_PASSAGE CITÉ_
--------------------

Les Anglais continuaient à chaparder alors que le navire accostait. De même, les multiples investisseurs de l'entreprise se querellaient pour savoir qui devait recevoir quoi. Sir John Hawkins, qui dirigeait alors la marine royale, conseilla à la reine que Raleigh était l'homme le mieux placé pour mettre de l'ordre dans ce butin, récupérer ce qu'il pouvait auprès des marins à la main légère, et récupérer ce qui restait pour le vendre aux marchands. En conséquence, Raleigh fut libéré de la Tour le 15 septembre et envoyé à Dartmouth avec un gardien pour s'assurer qu'il ne s'enfuirait pas.
Lorsque Raleigh arriva sur les quais, il constata qu'une grande partie des trésors avait déjà été pillée par les marins qui faisaient désormais un commerce florissant avec les marchands et les bijoutiers locaux. Un commissaire envoyé pour évaluer officiellement la valeur du navire-trésor, Robert Cecil, rapporta qu'il pouvait sentir l'odeur des clous de girofle, du poivre et du musc à 11 kilomètres des quais, alors que des mules étaient amenées pour emporter la cargaison du navire avant que les autorités n'interviennent.

--------------------

_EXTRAITS DE DONNÉES_
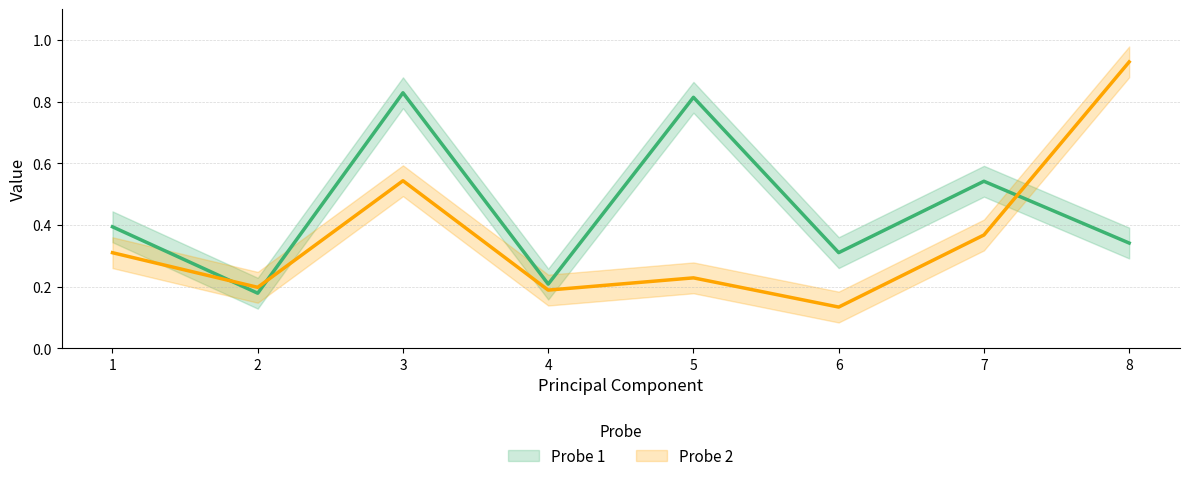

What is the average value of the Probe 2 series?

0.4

--------------------

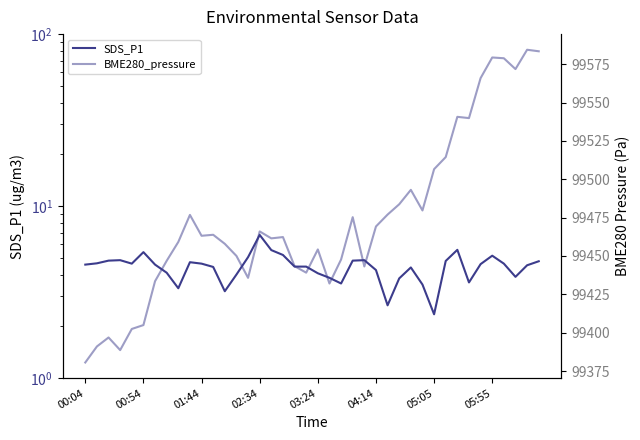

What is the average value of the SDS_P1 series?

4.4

--------------------

_CONSIGNES_
1) Répondez à ces questions sur le passage consacré à Raleigh :
(a) À quelle date Raleigh fut-il libéré de la Tour ?
(b) Qui conseilla à la reine de confier à Raleigh la remise en ordre du butin ?
(c) À quelle distance des quais Robert Cecil disait-il sentir l'odeur des épices ?
2) Rédigez la suite du passage consacré à Raleigh à partir de sa dernière phrase.
Les enregistrements n'ont aucun rôle dans ce travail.

_CORRIGÉ_
1)
(a) Le 15 septembre.
(b) Sir John Hawkins, qui dirigeait alors la marine royale.
(c) À 11 kilomètres.

2)
Il s'avéra impossible de récupérer les petits objets de valeur que les marins avaient depuis longtemps chapardés, démantelés et vendus, et Raleigh était réticent à faire pression sur les équipages qui, après tout, n'avaient fait que réclamer leur part des bénéfices de l'entreprise. Raleigh réussit à vendre les marchandises les plus encombrantes qui restaient dans la cale du navire et Élisabeth obtint ainsi plus que sa juste part, peut-être environ 80 000 livres sterling sur son investissement initial de 3 000 livres sterling. Les marchandises restantes furent évaluées à plus de 60 000 livres sterling et réparties entre les investisseurs. La valeur des biens déjà pillés avant d'avoir été correctement inventoriés s'élevait peut-être à 650 000 livres sterling supplémentaires. Malgré cet étincelant cadeau, Raleigh fut libéré mais ne fut pas tout à fait pardonné pour ses indiscrétions passées et il lui fut interdit de voir la reine pendant encore un an. Elizabeth Throckmorton, quant à elle, ne fut jamais pardonnée et fut obligée de mener une vie retirée dans la maison de Raleigh à Sherborne, dans le Dorset.
La capture du Madre de Deus suscita la poursuite des activités des corsaires d'Élisabeth mais, en réalité, cette politique ne fut jamais menée de manière systématique et coordonnée et les résultats furent en fait décevants au regard des coûts énormes liés à l'armement des navires pour sillonner la haute mer. Le Madre de Deus avait été un point culminant merveilleux et étincelant de l'épopée corsaire qui ne fut jamais égalé.